Image: Catherine Proctor, photographer; Kathryn Sauma, dancer

Biographies:

Dianne McIntyre (BFA, Dance) is known for her work in modern dance, as well as in theatre on Broadway, in London and in regional theatre. Her work can be seen in the feature film "Beloved" and the award-winning HBO movie "Miss Evers’ Boys," for which McIntyre received an Emmy nomination. Other choreography for television includes "Langston Hughes: The Dream Keeper" and "for colored girls who have considered suicide when the rainbow is enuf."

McIntyre, who is originally from Cleveland, moved to New York City in 1970 and founded her dance/music ensemble Sounds in Motion in 1972. She has collaborated with countless legendary musicians and her company has toured throughout the U.S. and Europe, appearing in all major dance venues including the Joyce Theater, Lincoln Center, Kennedy Center, Brooklyn Academy of Music, Kennedy Center and more.

She closed her company in 1988 to concentrate on new areas of creative expression, including dance, theatre/dance works, and choreography for plays. She has choreographed for Alvin Ailey American Dance Theater and Repertory Ensemble, Cleo Parker Robinson Dance Ensemble, Dayton Contemporary Dance Company and university dance groups. She has received numerous honors and awards including three Bessie Awards, three Helen Hayes nominations, and the Thelma Hill Award and Woodie Award, both for lifetime achievement.

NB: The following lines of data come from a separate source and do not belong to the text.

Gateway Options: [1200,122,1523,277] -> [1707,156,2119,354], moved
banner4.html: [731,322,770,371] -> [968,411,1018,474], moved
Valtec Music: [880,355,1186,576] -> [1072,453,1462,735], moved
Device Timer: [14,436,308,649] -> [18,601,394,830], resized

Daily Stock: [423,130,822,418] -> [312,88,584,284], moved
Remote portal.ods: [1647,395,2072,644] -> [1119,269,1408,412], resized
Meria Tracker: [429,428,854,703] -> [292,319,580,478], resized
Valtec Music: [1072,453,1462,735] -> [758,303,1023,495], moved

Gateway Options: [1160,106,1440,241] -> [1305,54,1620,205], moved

Bebe Miller (MA, Dance), a native New Yorker, first performed her choreography at New York City’s Dance Theater Workshop in 1978, and formed the Bebe Miller Company in 1985. Known for its mix of virtuosic dancing and fundamental humanity, her choreography has been produced at major dance centers across the country and internationally in Europe and Africa.

Miller’s work has been commissioned by Dayton Contemporary Dance Company, Oregon Ballet Theater, Boston Ballet, Philadanco, Ailey II, and the UK’s Phoenix Dance Company, among others. She has been honored with four New York Dance and Performance Bessie Awards, fellowships from the New York Foundation for the Arts, Ohio Arts Council and the Guggenheim Foundation, and was named a United States Artists Ford Fellow in 2010.

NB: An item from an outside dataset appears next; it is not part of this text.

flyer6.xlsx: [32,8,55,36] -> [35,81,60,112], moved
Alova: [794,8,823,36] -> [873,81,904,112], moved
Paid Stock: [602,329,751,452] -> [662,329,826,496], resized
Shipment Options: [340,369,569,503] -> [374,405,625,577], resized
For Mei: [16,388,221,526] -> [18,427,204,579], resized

Miller is a Distinguished Professor of Dance at Ohio State, where she has taught since 2000; she received an Honorary Doctorate of Humane Letters from Ursinus College in 2009. In 2012 she was designated as a member of the inaugural class of Doris Duke Artists, a program of the Doris Duke Foundation’s Performing Artist Awards. Most recently, she was honored by New York Live Arts who presented her with the 2013 David White Award.

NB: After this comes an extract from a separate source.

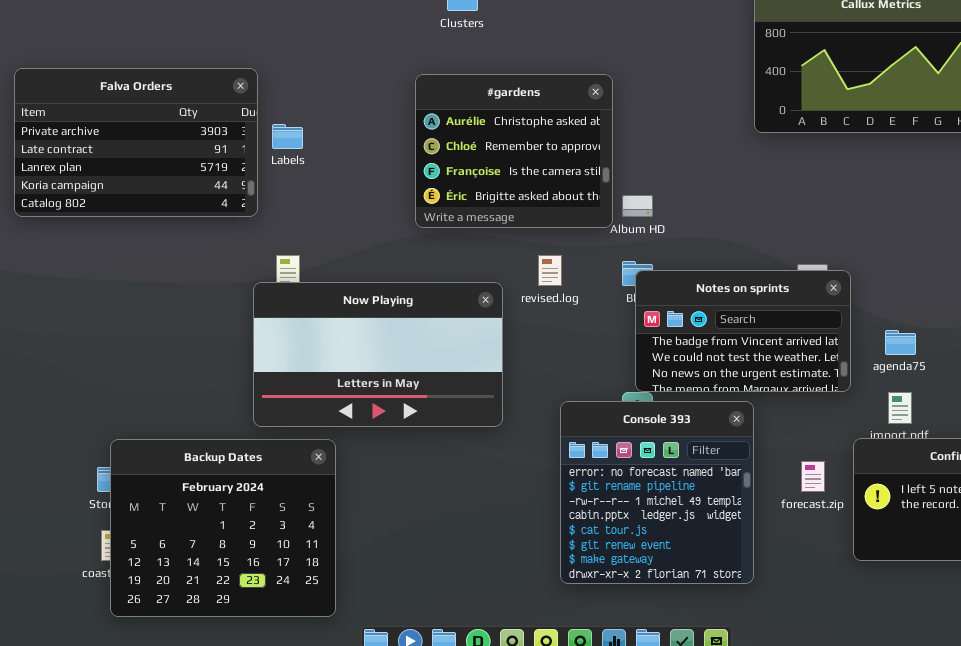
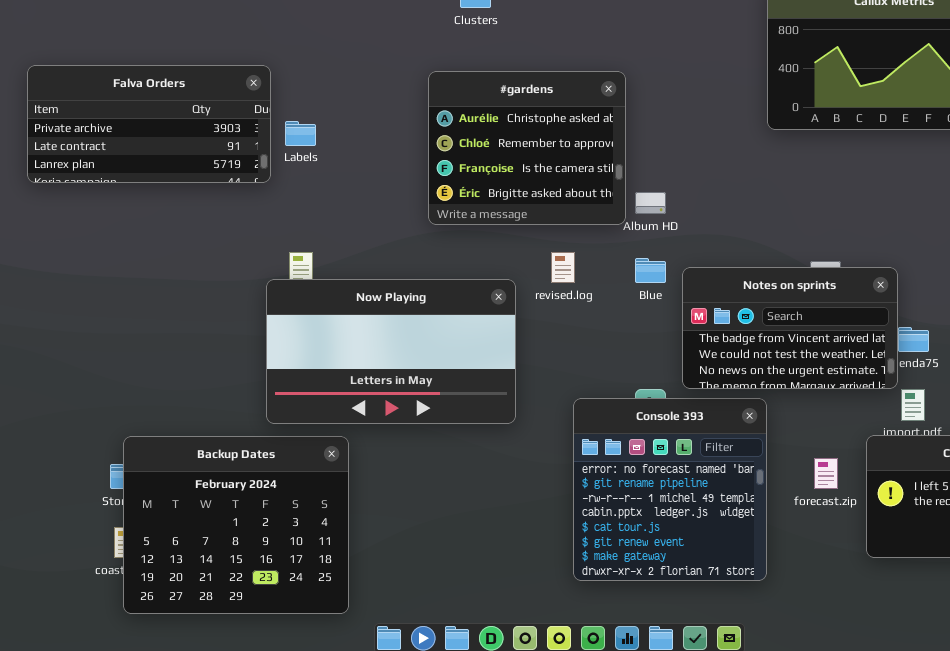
Falva Orders: [14,68,258,217] -> [27,65,271,183], resized
Notes on sprints: [635,270,851,392] -> [682,267,898,389], moved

Jimmy Ortiz is a choreographer, performer, singer, director, psychologist, and MFA in Universidad de Costa Rica. He is a prestigious contemporary dance teacher in Costa Rica and internationally, and is well known for his innovative creations for the stage and public spaces and his leadership in building a thriving contemporary dance scene in Latin America.

In 1988 Ortiz founded the Losdenmedium Dance Company now called 4Pelos/Losdenmedium, which has presented more than 30 works at venues and art festivals across Latin America, Europe and the United States. He has been awarded the Premio Nacional (National Award) many times. In 2003, Ortiz founded the “Conservatorio El Barco” in San José, Costa Rica, under his own pedagogic principles for contemporary dance and interdisciplinary studies, the first of its kind in Central America. El Barco serves as a premier Latin American training center for contemporary dance.

Ortiz works internationally to create and teach students and professional dancers, and is creating an international dance platform called “Ensimismados.”

Abby Zbikowski is a choreographer interested in movement, practice and meaning behind physical form and action. Zbikowski’s work has been presented at DNA’s Raw Material, Movement Research at Judson Church, the nEW Festival, Philly Fringe, COLLAGE Arts Festival, the Hear/Now series presented by the Kelly Strayhorn Theater, among others. Her work has also been commissioned by Ohio State, where she received her MFA and currently teaches full time.